DEC to host public availability session Saturday, March 30, at Wheatfield Community Center
Study underway to evaluate long-term management plan of landfill waste
New York State Department of Environmental Conservation Commissioner Basil Seggos on Tuesday announced DEC has completed its report detailing the comprehensive investigation of the Niagara Sanitation Landfill in the Town of Wheatfield. The report includes the results of DEC’s expanded sampling of surface soil, subsurface soil, sediment, surface water, and groundwater at the site, which confirms landfill contaminants do not present an off-site exposure concern to neighboring properties.
Seggos said, “DEC works closely with communities across the State to investigate contamination and take all necessary actions to protect public health and the environment. The report on our comprehensive investigation of the Niagara Sanitation Landfill finds no off-site exposure to landfill contaminants. Gov. Cuomo directed DEC to aggressively investigate this site to ensure the public is protected and provide this community with peace of mind that there is no off-site contamination."
DEC has completed a remedial investigation report that summarizes the investigation findings, and will hold a public availability session to address questions from residents regarding the comprehensive results from 11:30 a.m. to 3:30 p.m. Saturday, March 30, at the Wheatfield Community Center, 2790 Church Road. This meeting is wheelchair accessible. For special accommodations or more information, contact DEC’s regional office at 716-851-7201.
DEC’s additional investigation of this site included:
•Collecting 39 on-site surface soil samples across the landfill property, and 26 off-site surface soil samples from properties adjacent to the landfill, including 22 residential properties. Off-site sample results indicate there are no off-site impacts in surface soils. On-site surface soil sampling results indicate much of the landfill surface has not been, or is minimally, impacted by landfill contaminants. Certain small and isolated areas of the landfill where results exceeded soil cleanup objectives were identified and will be addressed as part of the next step in the cleanup process, where various remedial alternatives will be identified and evaluated.
•Digging 18 test trenches and installing 13 machine-driven and 52 hand-driven borings around the perimeter of the landfill to confirm the boundary of the waste disposal area. These trenches/borings verified that waste disposal areas do not extend beyond the landfill property boundaries, except for an area of municipal waste placed along the gas line right-of-way to the west of the landfill property.
•Collecting 63 groundwater samples from 43 monitoring wells installed in and around waste materials buried in the landfill. Groundwater samples collected from the perimeter of the landfill property demonstrate groundwater is minimally impacted by low-level contaminants typical in urban areas. These low levels are not a public health concern, because there is no exposure pathway. Community residents are served by a public water supply and do not use water drawn from private wells.
•Collecting 11 surface water and 10 sediment samples from low-lying areas on and immediately adjacent to the landfill. Sampling confirmed surface water and sediment are not significantly impacted by landfill contaminants.
•Collecting 58 samples of subsurface soil and waste on the landfill property.

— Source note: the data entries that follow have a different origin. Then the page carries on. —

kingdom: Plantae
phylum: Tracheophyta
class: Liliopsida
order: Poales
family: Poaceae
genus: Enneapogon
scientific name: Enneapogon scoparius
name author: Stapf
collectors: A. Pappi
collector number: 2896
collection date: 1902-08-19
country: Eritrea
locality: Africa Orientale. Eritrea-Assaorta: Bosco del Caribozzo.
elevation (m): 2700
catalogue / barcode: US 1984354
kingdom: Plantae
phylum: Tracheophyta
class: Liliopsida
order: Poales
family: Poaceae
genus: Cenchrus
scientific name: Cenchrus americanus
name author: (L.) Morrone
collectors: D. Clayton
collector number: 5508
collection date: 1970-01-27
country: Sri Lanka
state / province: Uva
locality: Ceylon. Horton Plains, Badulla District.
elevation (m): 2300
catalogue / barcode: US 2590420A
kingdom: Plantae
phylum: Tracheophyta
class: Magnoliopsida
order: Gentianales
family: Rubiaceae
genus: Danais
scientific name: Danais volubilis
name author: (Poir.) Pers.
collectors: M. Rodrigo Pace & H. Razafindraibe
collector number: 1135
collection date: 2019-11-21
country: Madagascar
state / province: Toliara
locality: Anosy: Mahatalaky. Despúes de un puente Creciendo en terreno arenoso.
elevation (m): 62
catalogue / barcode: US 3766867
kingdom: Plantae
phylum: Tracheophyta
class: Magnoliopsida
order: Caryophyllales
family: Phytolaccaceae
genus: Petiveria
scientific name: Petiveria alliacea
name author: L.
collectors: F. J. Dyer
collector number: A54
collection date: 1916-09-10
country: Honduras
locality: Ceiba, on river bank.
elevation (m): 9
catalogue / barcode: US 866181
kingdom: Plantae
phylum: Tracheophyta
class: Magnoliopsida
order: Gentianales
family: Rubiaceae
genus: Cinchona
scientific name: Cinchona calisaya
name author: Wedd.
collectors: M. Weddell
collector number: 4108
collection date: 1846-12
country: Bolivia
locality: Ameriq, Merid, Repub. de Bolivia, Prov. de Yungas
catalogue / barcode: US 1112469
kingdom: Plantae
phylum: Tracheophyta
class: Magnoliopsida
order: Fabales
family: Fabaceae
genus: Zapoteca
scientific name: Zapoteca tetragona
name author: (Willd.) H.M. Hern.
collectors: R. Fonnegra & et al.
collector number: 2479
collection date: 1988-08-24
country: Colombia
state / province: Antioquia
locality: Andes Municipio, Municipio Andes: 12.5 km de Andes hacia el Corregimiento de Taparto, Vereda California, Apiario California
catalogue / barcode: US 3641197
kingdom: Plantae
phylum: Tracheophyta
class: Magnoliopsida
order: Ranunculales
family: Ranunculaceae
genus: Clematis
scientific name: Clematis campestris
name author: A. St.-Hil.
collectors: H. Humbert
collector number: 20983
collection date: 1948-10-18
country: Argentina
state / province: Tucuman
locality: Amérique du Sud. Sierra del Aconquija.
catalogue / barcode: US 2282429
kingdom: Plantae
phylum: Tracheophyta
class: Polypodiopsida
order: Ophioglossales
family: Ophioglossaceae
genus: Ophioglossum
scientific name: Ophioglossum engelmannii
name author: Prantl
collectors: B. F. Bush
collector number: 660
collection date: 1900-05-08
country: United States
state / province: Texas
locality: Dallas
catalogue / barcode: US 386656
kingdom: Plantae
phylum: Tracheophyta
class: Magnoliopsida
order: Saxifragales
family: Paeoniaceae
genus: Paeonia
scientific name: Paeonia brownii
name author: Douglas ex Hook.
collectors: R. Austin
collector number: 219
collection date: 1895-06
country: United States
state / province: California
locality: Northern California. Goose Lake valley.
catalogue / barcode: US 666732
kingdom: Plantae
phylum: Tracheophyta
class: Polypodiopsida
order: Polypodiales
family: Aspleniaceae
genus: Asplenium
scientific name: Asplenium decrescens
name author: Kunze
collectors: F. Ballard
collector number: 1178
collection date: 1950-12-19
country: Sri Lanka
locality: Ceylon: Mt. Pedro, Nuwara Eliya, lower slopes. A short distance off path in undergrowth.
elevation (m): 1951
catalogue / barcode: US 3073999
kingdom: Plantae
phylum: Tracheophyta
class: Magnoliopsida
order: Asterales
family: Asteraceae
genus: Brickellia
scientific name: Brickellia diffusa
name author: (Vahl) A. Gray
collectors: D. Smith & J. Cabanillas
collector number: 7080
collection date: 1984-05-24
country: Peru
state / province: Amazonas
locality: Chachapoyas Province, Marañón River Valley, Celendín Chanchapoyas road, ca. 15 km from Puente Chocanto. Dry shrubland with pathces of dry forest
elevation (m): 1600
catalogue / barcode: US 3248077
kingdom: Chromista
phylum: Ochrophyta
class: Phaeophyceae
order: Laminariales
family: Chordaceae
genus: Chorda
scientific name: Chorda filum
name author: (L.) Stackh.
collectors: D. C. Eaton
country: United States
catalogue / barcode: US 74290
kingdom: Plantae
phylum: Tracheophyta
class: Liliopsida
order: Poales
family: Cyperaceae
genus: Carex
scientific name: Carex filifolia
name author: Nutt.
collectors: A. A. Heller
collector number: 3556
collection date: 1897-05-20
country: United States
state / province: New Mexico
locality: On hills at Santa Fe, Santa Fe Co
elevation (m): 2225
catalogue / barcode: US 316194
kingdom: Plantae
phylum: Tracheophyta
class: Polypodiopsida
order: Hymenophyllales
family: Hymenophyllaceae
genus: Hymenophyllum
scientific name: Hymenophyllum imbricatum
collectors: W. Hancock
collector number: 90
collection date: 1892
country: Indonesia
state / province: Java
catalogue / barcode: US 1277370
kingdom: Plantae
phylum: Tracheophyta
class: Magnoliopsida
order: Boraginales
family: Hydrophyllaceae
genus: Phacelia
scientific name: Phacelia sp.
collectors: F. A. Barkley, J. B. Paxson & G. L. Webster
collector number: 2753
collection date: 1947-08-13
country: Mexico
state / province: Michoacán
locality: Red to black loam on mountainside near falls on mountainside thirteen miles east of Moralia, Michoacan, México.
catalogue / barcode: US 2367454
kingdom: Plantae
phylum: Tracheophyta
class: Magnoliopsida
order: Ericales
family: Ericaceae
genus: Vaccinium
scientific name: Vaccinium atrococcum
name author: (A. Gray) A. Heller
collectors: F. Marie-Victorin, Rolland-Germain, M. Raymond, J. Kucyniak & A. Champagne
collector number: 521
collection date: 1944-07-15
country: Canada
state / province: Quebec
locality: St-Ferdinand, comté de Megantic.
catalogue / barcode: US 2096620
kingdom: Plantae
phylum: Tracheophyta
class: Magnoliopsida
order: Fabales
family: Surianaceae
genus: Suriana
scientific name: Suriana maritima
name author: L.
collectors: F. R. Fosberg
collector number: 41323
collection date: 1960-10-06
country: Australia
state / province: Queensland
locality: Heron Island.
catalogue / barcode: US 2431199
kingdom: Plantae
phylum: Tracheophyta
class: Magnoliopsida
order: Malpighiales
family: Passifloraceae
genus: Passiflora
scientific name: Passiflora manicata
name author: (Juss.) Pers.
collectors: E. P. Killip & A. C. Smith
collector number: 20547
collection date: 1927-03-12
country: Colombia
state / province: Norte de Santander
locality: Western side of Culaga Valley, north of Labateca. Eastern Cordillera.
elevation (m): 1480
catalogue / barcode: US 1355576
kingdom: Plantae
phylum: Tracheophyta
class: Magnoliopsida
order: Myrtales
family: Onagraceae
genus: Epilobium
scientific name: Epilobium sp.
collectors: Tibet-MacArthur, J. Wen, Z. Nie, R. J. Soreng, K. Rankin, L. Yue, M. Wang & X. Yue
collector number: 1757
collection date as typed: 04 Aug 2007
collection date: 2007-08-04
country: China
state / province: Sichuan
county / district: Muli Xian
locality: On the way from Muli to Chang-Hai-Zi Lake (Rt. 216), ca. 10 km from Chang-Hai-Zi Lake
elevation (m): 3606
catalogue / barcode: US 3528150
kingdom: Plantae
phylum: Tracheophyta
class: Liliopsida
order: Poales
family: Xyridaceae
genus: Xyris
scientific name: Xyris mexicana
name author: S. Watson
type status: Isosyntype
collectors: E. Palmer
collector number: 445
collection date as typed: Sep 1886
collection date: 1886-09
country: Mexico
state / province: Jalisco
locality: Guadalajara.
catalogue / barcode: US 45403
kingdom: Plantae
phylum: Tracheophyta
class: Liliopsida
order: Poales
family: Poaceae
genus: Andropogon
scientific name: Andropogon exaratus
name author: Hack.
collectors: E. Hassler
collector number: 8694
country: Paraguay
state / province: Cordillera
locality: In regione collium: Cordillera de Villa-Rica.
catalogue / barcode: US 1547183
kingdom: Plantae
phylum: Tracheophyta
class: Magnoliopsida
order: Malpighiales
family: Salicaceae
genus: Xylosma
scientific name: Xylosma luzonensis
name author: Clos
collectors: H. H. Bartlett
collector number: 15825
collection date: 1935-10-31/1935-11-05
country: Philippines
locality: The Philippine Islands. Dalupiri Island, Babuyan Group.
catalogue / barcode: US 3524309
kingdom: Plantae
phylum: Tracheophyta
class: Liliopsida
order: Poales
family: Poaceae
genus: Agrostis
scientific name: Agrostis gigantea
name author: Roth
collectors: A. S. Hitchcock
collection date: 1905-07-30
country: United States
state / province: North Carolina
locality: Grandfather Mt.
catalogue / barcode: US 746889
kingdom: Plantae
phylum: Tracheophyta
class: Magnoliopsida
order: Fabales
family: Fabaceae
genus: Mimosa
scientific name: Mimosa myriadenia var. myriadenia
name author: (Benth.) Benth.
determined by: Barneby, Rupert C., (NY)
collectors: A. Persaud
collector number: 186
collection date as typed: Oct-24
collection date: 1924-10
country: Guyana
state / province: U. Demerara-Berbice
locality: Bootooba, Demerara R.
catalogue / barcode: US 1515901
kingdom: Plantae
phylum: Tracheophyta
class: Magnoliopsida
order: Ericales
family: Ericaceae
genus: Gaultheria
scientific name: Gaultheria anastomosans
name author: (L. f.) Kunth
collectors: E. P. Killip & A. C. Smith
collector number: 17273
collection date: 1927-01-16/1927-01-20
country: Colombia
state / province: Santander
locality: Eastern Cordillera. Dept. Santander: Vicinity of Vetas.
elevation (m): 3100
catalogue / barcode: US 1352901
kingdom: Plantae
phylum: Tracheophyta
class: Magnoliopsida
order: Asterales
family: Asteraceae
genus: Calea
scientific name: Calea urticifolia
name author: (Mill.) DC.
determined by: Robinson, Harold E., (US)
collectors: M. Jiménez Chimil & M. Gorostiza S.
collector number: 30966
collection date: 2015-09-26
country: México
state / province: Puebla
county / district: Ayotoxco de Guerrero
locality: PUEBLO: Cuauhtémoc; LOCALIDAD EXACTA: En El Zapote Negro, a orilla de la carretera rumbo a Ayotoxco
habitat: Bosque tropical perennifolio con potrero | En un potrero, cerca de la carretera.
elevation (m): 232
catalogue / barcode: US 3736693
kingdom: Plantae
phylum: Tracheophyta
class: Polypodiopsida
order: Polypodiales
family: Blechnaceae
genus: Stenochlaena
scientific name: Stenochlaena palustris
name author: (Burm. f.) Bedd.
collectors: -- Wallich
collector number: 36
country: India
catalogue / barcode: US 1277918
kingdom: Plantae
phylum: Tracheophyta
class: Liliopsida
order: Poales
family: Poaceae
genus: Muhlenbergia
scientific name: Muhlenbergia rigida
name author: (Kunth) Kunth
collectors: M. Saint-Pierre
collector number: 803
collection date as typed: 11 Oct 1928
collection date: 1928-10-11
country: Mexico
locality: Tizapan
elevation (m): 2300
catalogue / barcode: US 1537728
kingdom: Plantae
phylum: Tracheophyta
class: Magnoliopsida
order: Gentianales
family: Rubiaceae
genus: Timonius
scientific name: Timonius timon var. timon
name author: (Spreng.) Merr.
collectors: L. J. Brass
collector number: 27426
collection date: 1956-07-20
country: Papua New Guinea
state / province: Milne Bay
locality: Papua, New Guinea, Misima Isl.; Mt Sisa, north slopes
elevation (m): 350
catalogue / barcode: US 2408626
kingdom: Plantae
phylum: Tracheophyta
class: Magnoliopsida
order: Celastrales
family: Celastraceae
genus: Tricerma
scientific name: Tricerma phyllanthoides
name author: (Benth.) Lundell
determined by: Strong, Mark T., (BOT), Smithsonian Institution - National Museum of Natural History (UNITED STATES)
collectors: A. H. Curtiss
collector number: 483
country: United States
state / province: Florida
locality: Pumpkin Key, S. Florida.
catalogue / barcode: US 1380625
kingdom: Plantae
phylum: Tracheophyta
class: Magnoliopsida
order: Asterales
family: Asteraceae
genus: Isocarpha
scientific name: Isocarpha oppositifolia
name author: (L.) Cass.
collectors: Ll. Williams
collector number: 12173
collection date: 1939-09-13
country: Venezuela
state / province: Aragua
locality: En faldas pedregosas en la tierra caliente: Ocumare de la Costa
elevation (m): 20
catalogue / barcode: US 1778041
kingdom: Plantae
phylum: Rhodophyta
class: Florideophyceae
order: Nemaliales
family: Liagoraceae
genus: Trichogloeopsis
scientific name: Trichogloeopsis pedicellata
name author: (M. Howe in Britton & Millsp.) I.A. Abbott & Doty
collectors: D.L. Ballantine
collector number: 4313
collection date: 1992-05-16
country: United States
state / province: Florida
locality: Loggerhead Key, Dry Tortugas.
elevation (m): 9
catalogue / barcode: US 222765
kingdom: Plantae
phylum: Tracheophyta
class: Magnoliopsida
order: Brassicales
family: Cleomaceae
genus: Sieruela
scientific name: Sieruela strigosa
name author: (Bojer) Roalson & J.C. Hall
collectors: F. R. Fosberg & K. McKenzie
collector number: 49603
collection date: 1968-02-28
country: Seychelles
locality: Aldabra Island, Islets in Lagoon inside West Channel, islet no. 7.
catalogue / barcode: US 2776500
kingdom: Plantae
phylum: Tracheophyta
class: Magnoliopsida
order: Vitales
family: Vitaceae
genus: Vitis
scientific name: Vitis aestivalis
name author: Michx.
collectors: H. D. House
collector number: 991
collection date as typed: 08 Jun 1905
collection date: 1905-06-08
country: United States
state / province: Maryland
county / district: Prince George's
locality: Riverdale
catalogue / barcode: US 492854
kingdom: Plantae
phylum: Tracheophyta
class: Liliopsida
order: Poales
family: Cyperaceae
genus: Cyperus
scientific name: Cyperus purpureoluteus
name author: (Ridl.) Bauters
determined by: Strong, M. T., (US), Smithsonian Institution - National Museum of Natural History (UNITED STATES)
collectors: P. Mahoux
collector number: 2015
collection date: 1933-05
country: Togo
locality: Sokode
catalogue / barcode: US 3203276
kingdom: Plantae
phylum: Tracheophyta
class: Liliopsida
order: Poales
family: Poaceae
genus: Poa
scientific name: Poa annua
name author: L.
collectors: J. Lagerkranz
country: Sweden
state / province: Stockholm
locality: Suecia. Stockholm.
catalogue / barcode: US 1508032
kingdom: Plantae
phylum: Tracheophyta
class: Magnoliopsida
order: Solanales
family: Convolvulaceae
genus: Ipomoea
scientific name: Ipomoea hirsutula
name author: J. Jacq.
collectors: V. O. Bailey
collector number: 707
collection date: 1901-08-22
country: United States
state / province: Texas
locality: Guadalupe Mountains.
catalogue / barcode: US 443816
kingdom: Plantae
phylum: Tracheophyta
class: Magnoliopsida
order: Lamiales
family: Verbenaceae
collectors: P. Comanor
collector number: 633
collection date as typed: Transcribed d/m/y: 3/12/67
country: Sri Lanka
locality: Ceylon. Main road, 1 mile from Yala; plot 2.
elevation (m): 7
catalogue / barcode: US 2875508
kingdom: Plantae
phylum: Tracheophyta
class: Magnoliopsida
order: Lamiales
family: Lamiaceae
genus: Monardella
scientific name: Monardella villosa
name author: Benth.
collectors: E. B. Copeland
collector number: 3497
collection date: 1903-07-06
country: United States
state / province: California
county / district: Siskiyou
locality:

Various metals and poly cyclic aromatic hydrocarbons (PAHs) were detected at concentrations typical of former municipal and industrial dump sites.
DEC is currently evaluating alternatives for long-term management of waste within the landfill.
The Niagara Sanitation Landfill, which operated from 1955-68, accepted various wastes from the surrounding community, including nearby industries. In 1968, the New York State Department of Transportation used a portion of the landfill to dispose of contaminated soils generated during construction of the LaSalle Expressway. These soils were later determined to be contaminated by Love Canal waste.
DEC and the State Department of Health performed several investigations of the site in the 1980s and 1990s, which determined the site did not pose a significant threat to public health and the environment. DEC initiated a reevaluation of the landfill in 2013, and discovered that on-site areas of exposed waste and elevated surficial contaminant concentrations were present, necessitating a reclassification to a Class 2 Superfund site in December 2015. The reclassification requires a full comprehensive remedial investigation be performed at the site. Occidental (formerly Hooker Chemical) entered into a consent order with DEC and voluntarily removed the Love Canal-related waste in 2014 and 2015 for disposal at an approved, out-of-state facility. The Town of Wheatfield completed construction of a perimeter fence around the landfill to limit unauthorized access and potential exposure to surface soils.
DEC and DOH continue to monitor the landfill to ensure public health and the environment are protected.